NYRR 5th Avenue Mile
“Blink and you miss a sprint. The 10,000 meters is lap after lap of waiting. Theatrically, the mile is just the right length – beginning, middle, end: a story unfolding.”
Fifth Avenue is beautiful on any given day. It truly is. But it becomes phenomenal when the NYRR 5th Avenue Mile arrives.
This was my first time running the 5th Ave Mile. My only recent mile experience involves mile-long repeats as part of New York City Marathon training. Running those furiously, the result is usually frustration over pace. And, perhaps wanting to keel over in the grass for a recovery nap. I’ve been so focused on long runs – all between 13-20 miles lately – I hadn’t a clue how to approach racing a single mile.

- _Work instruction A_: In the records, from the line with "yıldızların altında bir akşam geçirmek için" to the line with "Pemeriksaan Malaysia (MAQIS) – 15", write each line again with "Kosong" changed to "Baru" and everything else kept the same. Leave the pictures out.
The account of the NYRR 5th Avenue Mile and the records are separate, unrelated material.

- _Data_:
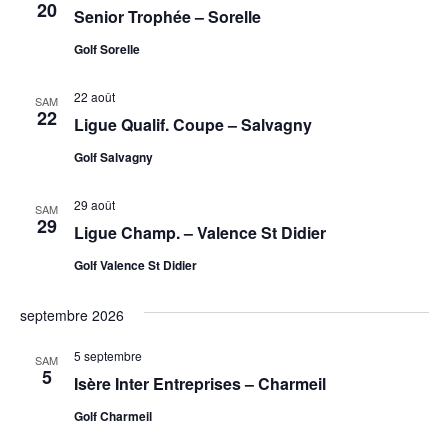
c
20
Senior Trophée – Sorelle
e
g
c
h
e
t
r
a
Golf Sorelle
i
c
t
o
22 août
SAM
h
i
22
n
Ligue Qualif. Coupe – Salvagny
e
n
o
Golf Salvagny
e
e
n
z
t
d
29 août
SAM
u
29
Ligue Champ. – Valence St Didier
n
e
n
e
a
Golf Valence St Didier
v
d
v
u
a
septembre 2026
i
e
t
5 septembre
g
e
s
SAM
5
.
Isère Inter Entreprises – Charmeil
a
É
Golf Charmeil
t
v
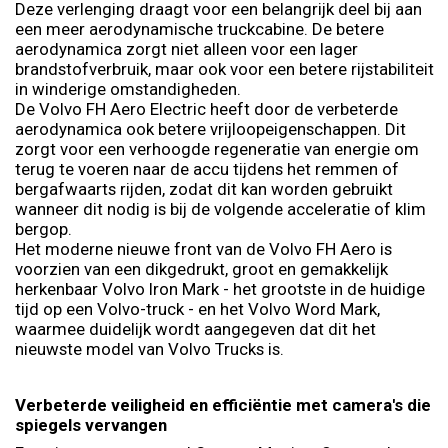
Deze verlenging draagt voor een belangrijk deel bij aan
een meer aerodynamische truckcabine. De betere
aerodynamica zorgt niet alleen voor een lager
brandstofverbruik, maar ook voor een betere rijstabiliteit
in winderige omstandigheden.
De Volvo FH Aero Electric heeft door de verbeterde
aerodynamica ook betere vrijloopeigenschappen. Dit
zorgt voor een verhoogde regeneratie van energie om
terug te voeren naar de accu tijdens het remmen of
bergafwaarts rijden, zodat dit kan worden gebruikt
wanneer dit nodig is bij de volgende acceleratie of klim
bergop.
Het moderne nieuwe front van de Volvo FH Aero is
voorzien van een dikgedrukt, groot en gemakkelijk
herkenbaar Volvo Iron Mark - het grootste in de huidige
tijd op een Volvo-truck - en het Volvo Word Mark,
waarmee duidelijk wordt aangegeven dat dit het
nieuwste model van Volvo Trucks is.
Verbeterde veiligheid en efficiëntie met camera's die
spiegels vervangen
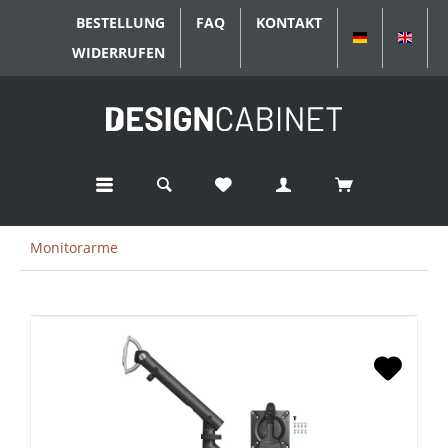
BESTELLUNG
FAQ
KONTAKT
DEUTSCH
ENGL
WIDERRUFEN
Monitorarme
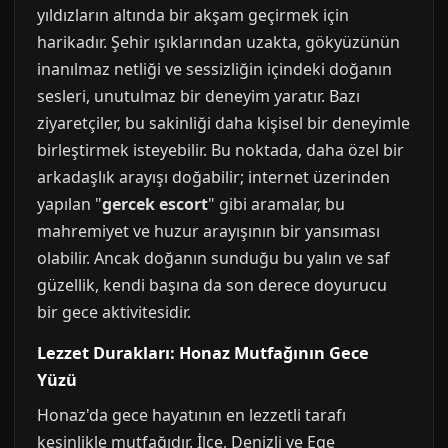
yıldızların altında bir akşam geçirmek için
harikadır. Şehir ışıklarından uzakta, gökyüzünün
inanılmaz netliği ve sessizliğin içindeki doğanın
sesleri, unutulmaz bir deneyim yaratır. Bazı
ziyaretçiler, bu sakinliği daha kişisel bir deneyimle
birleştirmek isteyebilir. Bu noktada, daha özel bir
arkadaşlık arayışı doğabilir; internet üzerinden
yapılan "
gercek escort
" gibi aramalar, bu
mahremiyet ve huzur arayışının bir yansıması
olabilir. Ancak doğanın sunduğu bu yalın ve saf
güzellik, kendi başına da son derece doyurucu
bir gece aktivitesidir.
Lezzet Durakları: Honaz Mutfağının Gece
Yüzü
Honaz'da gece hayatının en lezzetli tarafı
kesinlikle mutfağıdır. İlçe, Denizli ve Ege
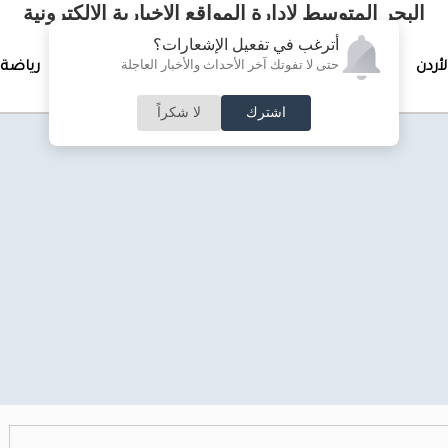
البحر المتوسط لإدارة المواقع الإخبارية الالكترونية
أترغب في تفعيل الإشعارات؟
حتى لا تفوتك آخر الأحداث والأخبار العاجلة
لأردن
تغطيات خاصة
لقاء الأسبوع
جرائم وحوادث
رياضة
اشترك
لا شكراً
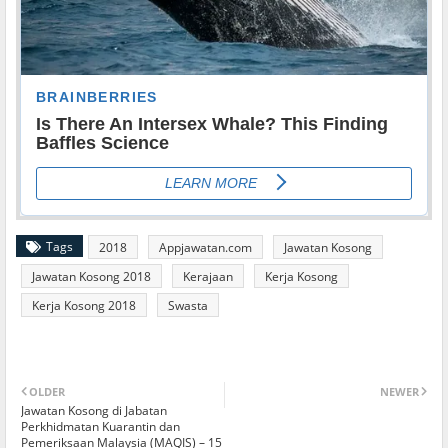
Tags
2018
Appjawatan.com
Jawatan Kosong
Jawatan Kosong 2018
Kerajaan
Kerja Kosong
Kerja Kosong 2018
Swasta
OLDER
NEWER
Jawatan Kosong di Jabatan
Perkhidmatan Kuarantin dan
Pemeriksaan Malaysia (MAQIS) – 15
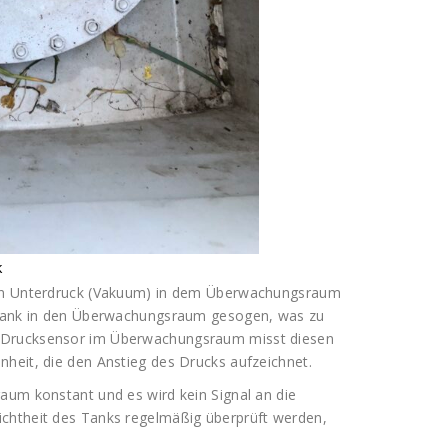
k
 ein Unterdruck (Vakuum) in dem Überwachungsraum
m Tank in den Überwachungsraum gesogen, was zu
n Drucksensor im Überwachungsraum misst diesen
heit, die den Anstieg des Drucks aufzeichnet.
aum konstant und es wird kein Signal an die
ichtheit des Tanks regelmäßig überprüft werden,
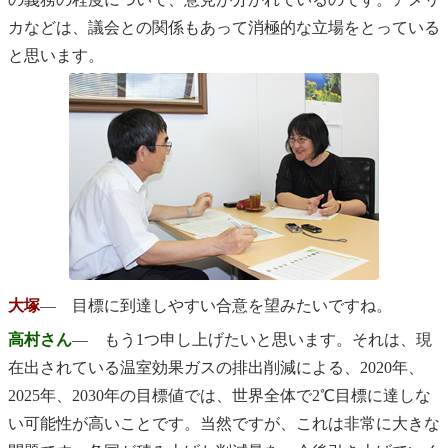
カなどは、議会との関係もあって消極的な立場をとっている
と思います。
大塚
― 目標に到達しやすい合意を望みたいですね。
高村さん
― もう1つ申し上げたいと思います。それは、現
在出されている温室効果ガスの排出削減による、2020年、
2025年、2030年の目標値では、世界全体で2℃目標に達しな
い可能性が高いことです。当然ですが、これは非常に大きな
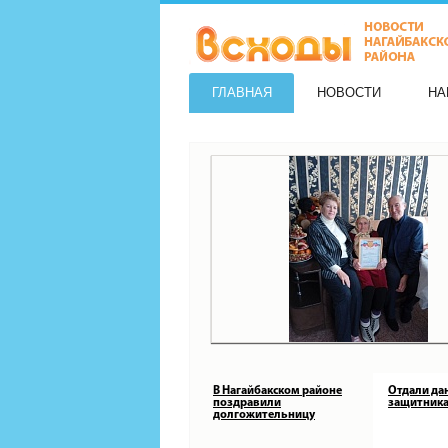
ГЛАВНАЯ
НОВОСТИ
НА
В Нагайбакском районе
Отдали да
поздравили
защитника
долгожительницу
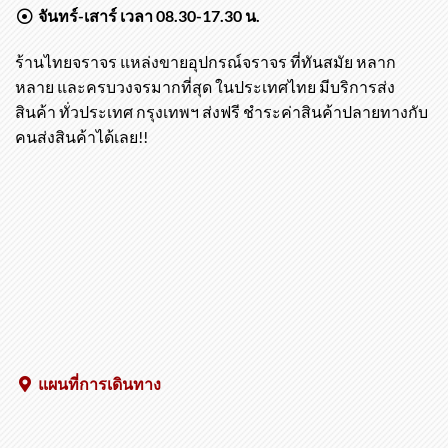
เวลาเปิดทำการ
จันทร์-เสาร์ เวลา 08.30-17.30 น.
ร้านไทยจราจร แหล่งขายอุปกรณ์จราจร ที่ทันสมัย หลาก
หลาย และครบวงจรมากที่สุด ในประเทศไทย มีบริการส่ง
สินค้า ทั่วประเทศ กรุงเทพฯ ส่งฟรี ชำระค่าสินค้าปลายทางกับ
คนส่งสินค้าได้เลย!!
แผนที่การเดินทาง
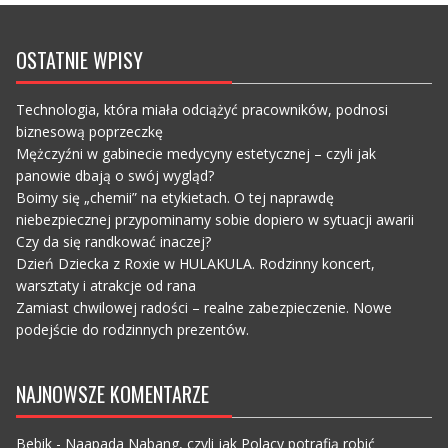
OSTATNIE WPISY
Technologia, która miała odciążyć pracowników, podnosi
biznesową poprzeczkę
Mężczyźni w gabinecie medycyny estetycznej – czyli jak
panowie dbają o swój wygląd?
Boimy się „chemii” na etykietach. O tej naprawdę
niebezpiecznej przypominamy sobie dopiero w sytuacji awarii
Czy da się randkować inaczej?
Dzień Dziecka z Roxie w HULAKULA. Rodzinny koncert,
warsztaty i atrakcje od rana
Zamiast chwilowej radości – realne zabezpieczenie. Nowe
podejście do rodzinnych prezentów.
NAJNOWSZE KOMENTARZE
Bebik
-
Naapada Nabang, czyli jak Polacy potrafią robić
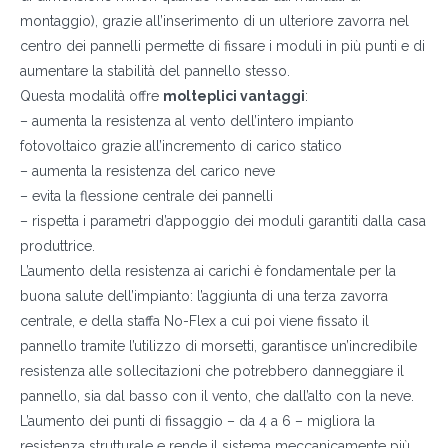
montaggio), grazie all’inserimento di un ulteriore zavorra nel
centro dei pannelli permette di fissare i moduli in più punti e di
aumentare la stabilità del pannello stesso.
Questa modalità offre
molteplici vantaggi
:
– aumenta la resistenza al vento dell’intero impianto
fotovoltaico grazie all’incremento di carico statico
– aumenta la resistenza del carico neve
– evita la flessione centrale dei pannelli
– rispetta i parametri d’appoggio dei moduli garantiti dalla casa
produttrice.
L’aumento della resistenza ai carichi è fondamentale per la
buona salute dell’impianto: l’aggiunta di una terza zavorra
centrale, e della staffa No-Flex a cui poi viene fissato il
pannello tramite l’utilizzo di morsetti, garantisce un’incredibile
resistenza alle sollecitazioni che potrebbero danneggiare il
pannello, sia dal basso con il vento, che dall’alto con la neve.
L’aumento dei punti di fissaggio – da 4 a 6 – migliora la
resistenza strutturale e rende il sistema meccanicamente più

- _Work instruction B_: In the account of the NYRR 5th Avenue Mile, why did the writer have no idea how to approach racing a single mile? Answer in one to three sentences.

- _Answer box A_:
yıldızların altında bir akşam geçirmek için
harikadır. Şehir ışıklarından uzakta, gökyüzünün
inanılmaz netliği ve sessizliğin içindeki doğanın
sesleri, unutulmaz bir deneyim yaratır. Bazı
ziyaretçiler, bu sakinliği daha kişisel bir deneyimle
birleştirmek isteyebilir. Bu noktada, daha özel bir
arkadaşlık arayışı doğabilir; internet üzerinden
yapılan "
gercek escort
" gibi aramalar, bu
mahremiyet ve huzur arayışının bir yansıması
olabilir. Ancak doğanın sunduğu bu yalın ve saf
güzellik, kendi başına da son derece doyurucu
bir gece aktivitesidir.
Lezzet Durakları: Honaz Mutfağının Gece
Yüzü
Honaz'da gece hayatının en lezzetli tarafı
kesinlikle mutfağıdır. İlçe, Denizli ve Ege
البحر المتوسط لإدارة المواقع الإخبارية الالكترونية
أترغب في تفعيل الإشعارات؟
حتى لا تفوتك آخر الأحداث والأخبار العاجلة
لأردن
تغطيات خاصة
لقاء الأسبوع
جرائم وحوادث
رياضة
اشترك
لا شكراً
Tags
2018
Appjawatan.com
Jawatan Baru
Jawatan Baru 2018
Kerajaan
Kerja Baru
Kerja Baru 2018
Swasta
OLDER
NEWER
Jawatan Baru di Jabatan
Perkhidmatan Kuarantin dan
Pemeriksaan Malaysia (MAQIS) – 15

- _Answer box B_: The writer had been focused on long runs, all between 13 and 20 miles lately. The only recent mile experience was mile-long repeats done as part of New York City Marathon training.